Dataset entries
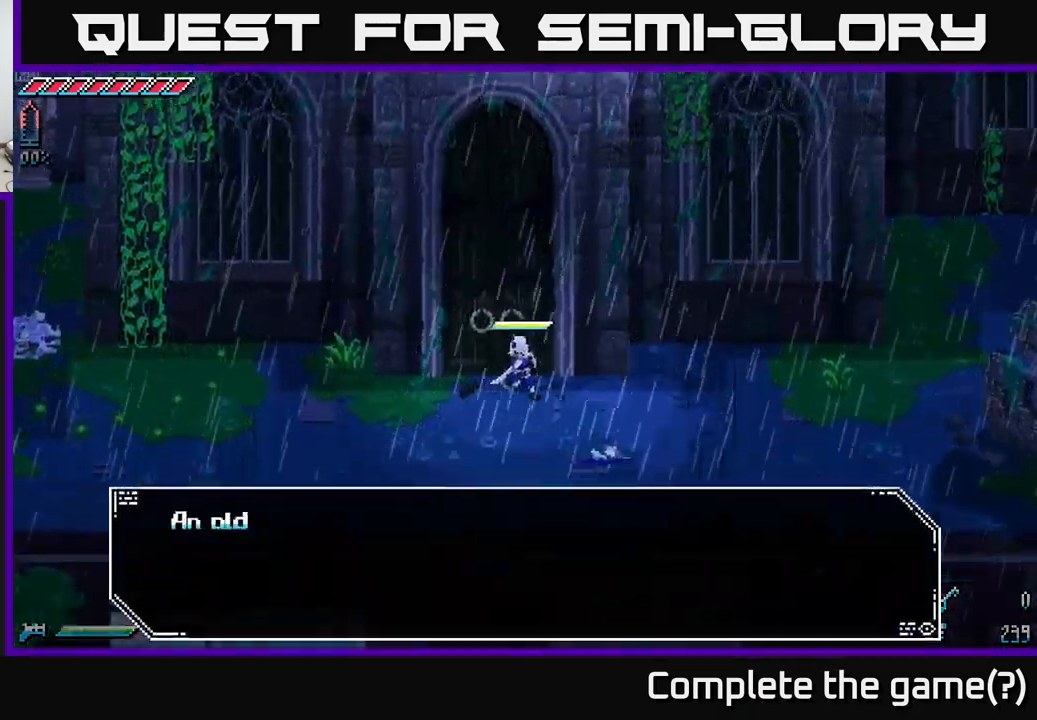
{"buttons": ["A"], "left_stick": "center", "right_stick": "center", "events": [[284, "A", "down"]]}
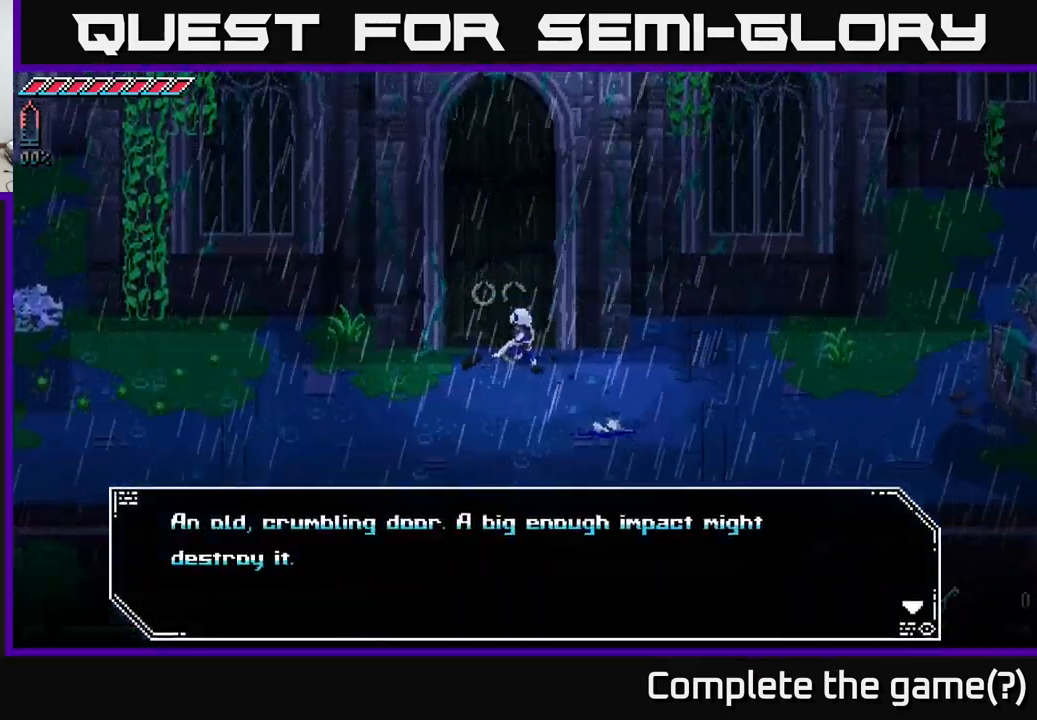
{"buttons": [], "left_stick": "center", "right_stick": "center", "events": [[17, "A", "up"]]}
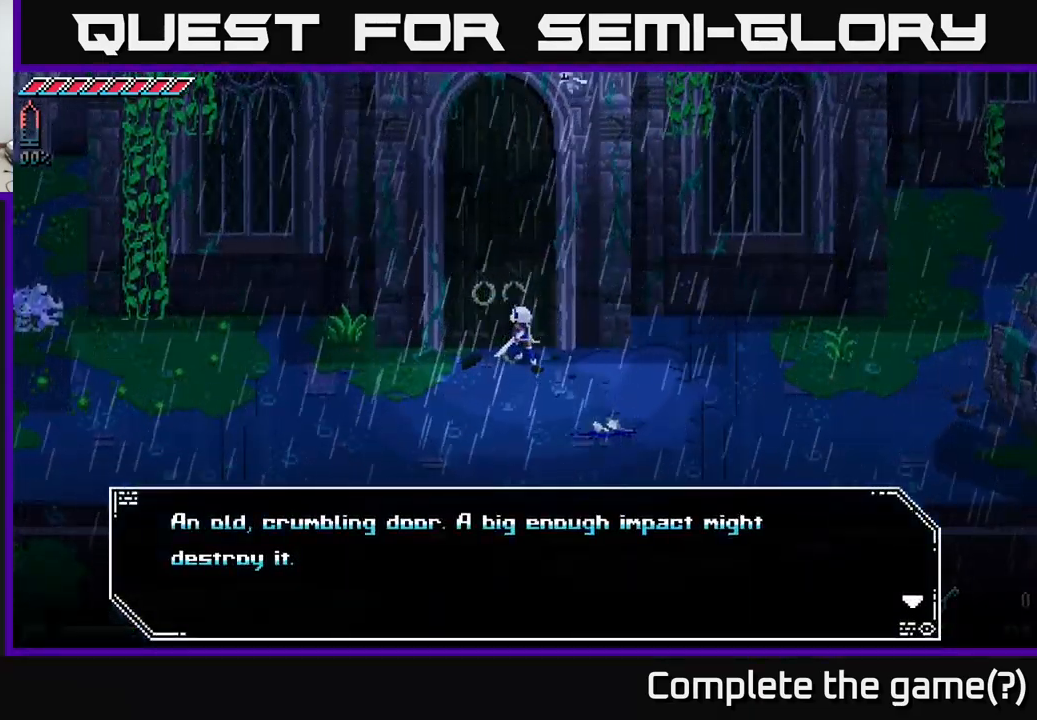
{"buttons": [], "left_stick": "center", "right_stick": "center", "events": []}
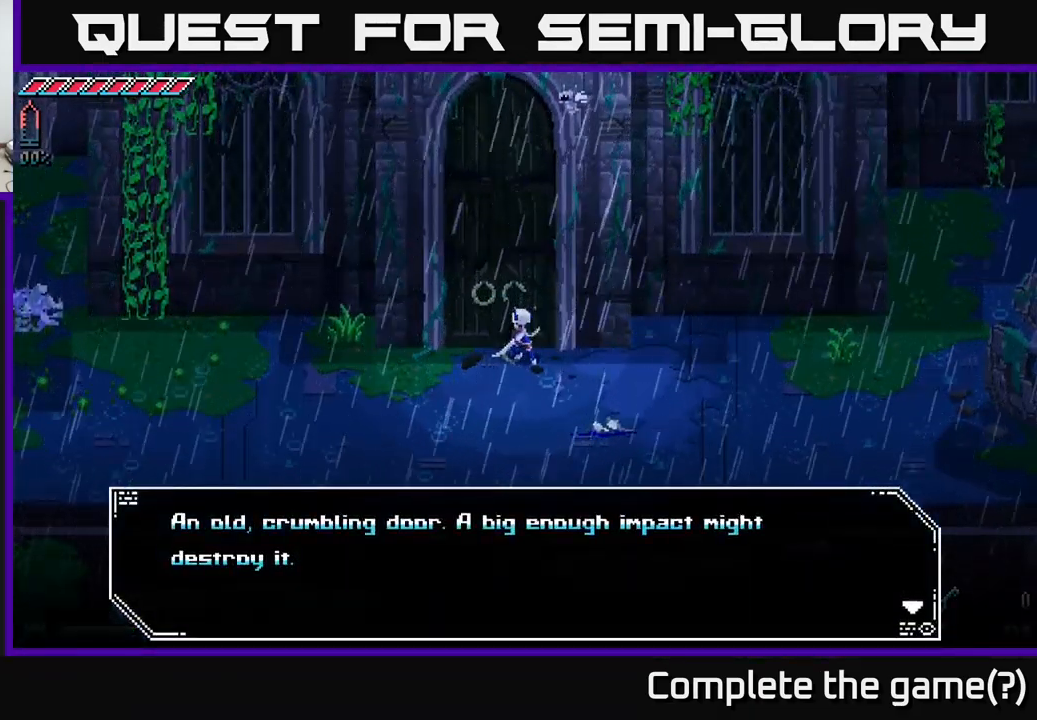
{"buttons": [], "left_stick": "down-right", "right_stick": "down", "events": [[84, "A", "down"], [234, "A", "up"], [400, "left_stick", "down-right"], [467, "right_stick", "down"]]}
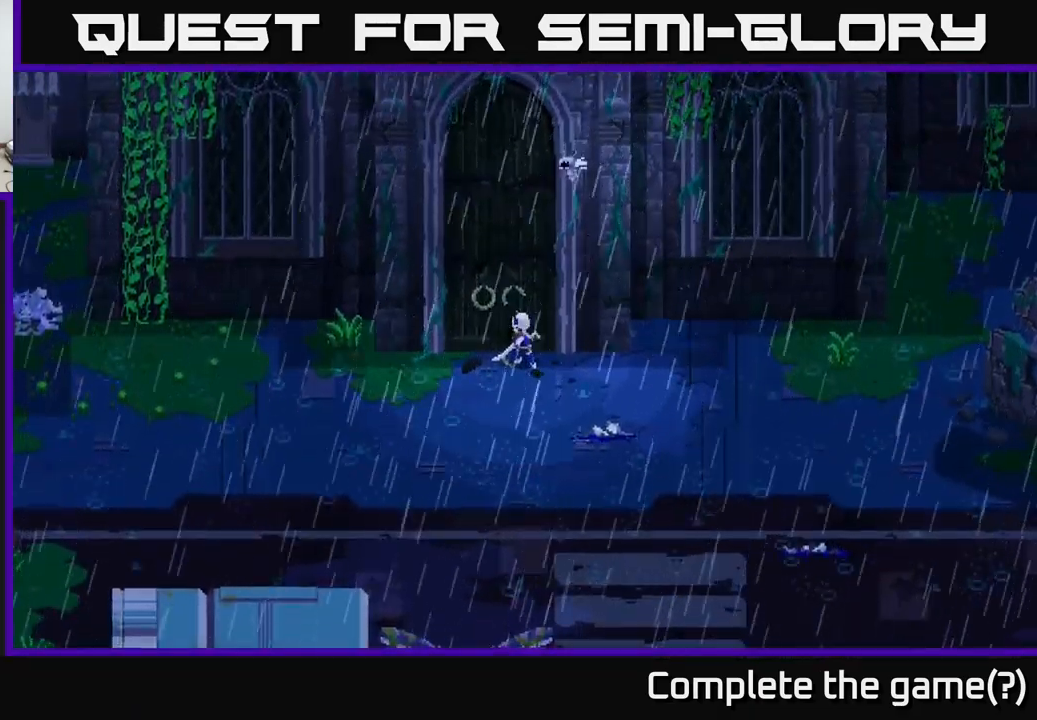
{"buttons": [], "left_stick": "down", "right_stick": "center", "events": [[84, "left_stick", "down"], [400, "right_stick", "center"]]}
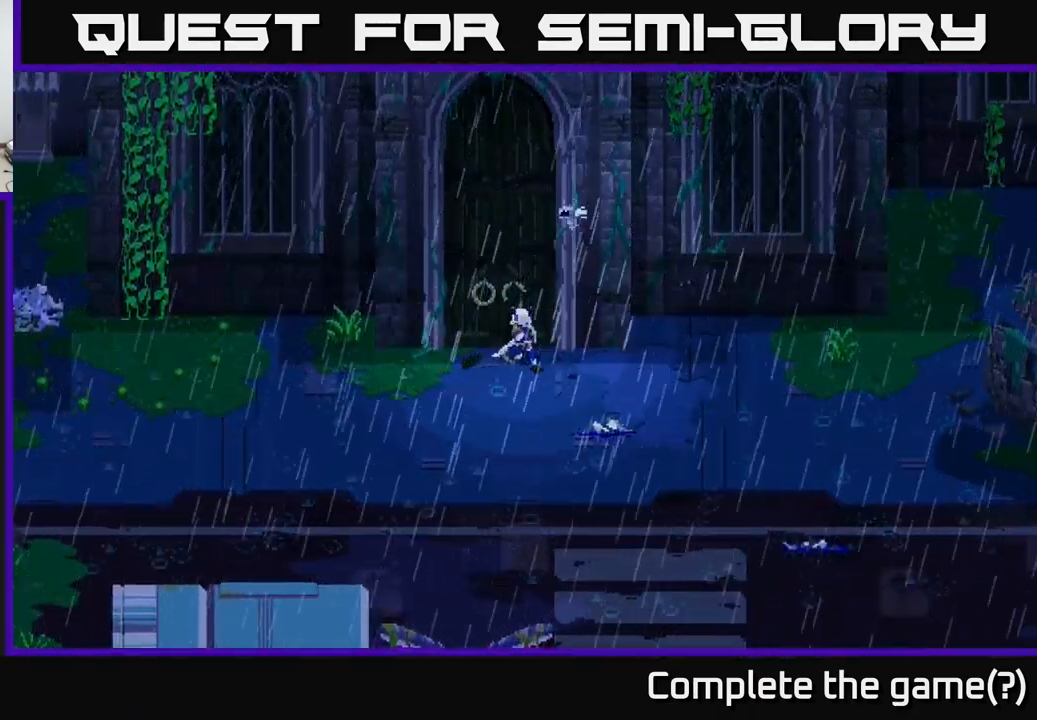
{"buttons": [], "left_stick": "down", "right_stick": "center", "events": [[100, "X", "down"], [500, "X", "up"]]}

* [What is expected]:
Each record above should be repeated exactly, please, without pictures.

* [Result of the task]:
{"buttons": ["A"], "left_stick": "center", "right_stick": "center", "events": [[284, "A", "down"]]}
{"buttons": [], "left_stick": "center", "right_stick": "center", "events": [[17, "A", "up"]]}
{"buttons": [], "left_stick": "center", "right_stick": "center", "events": []}
{"buttons": [], "left_stick": "down-right", "right_stick": "down", "events": [[84, "A", "down"], [234, "A", "up"], [400, "left_stick", "down-right"], [467, "right_stick", "down"]]}
{"buttons": [], "left_stick": "down", "right_stick": "center", "events": [[84, "left_stick", "down"], [400, "right_stick", "center"]]}
{"buttons": [], "left_stick": "down", "right_stick": "center", "events": [[100, "X", "down"], [500, "X", "up"]]}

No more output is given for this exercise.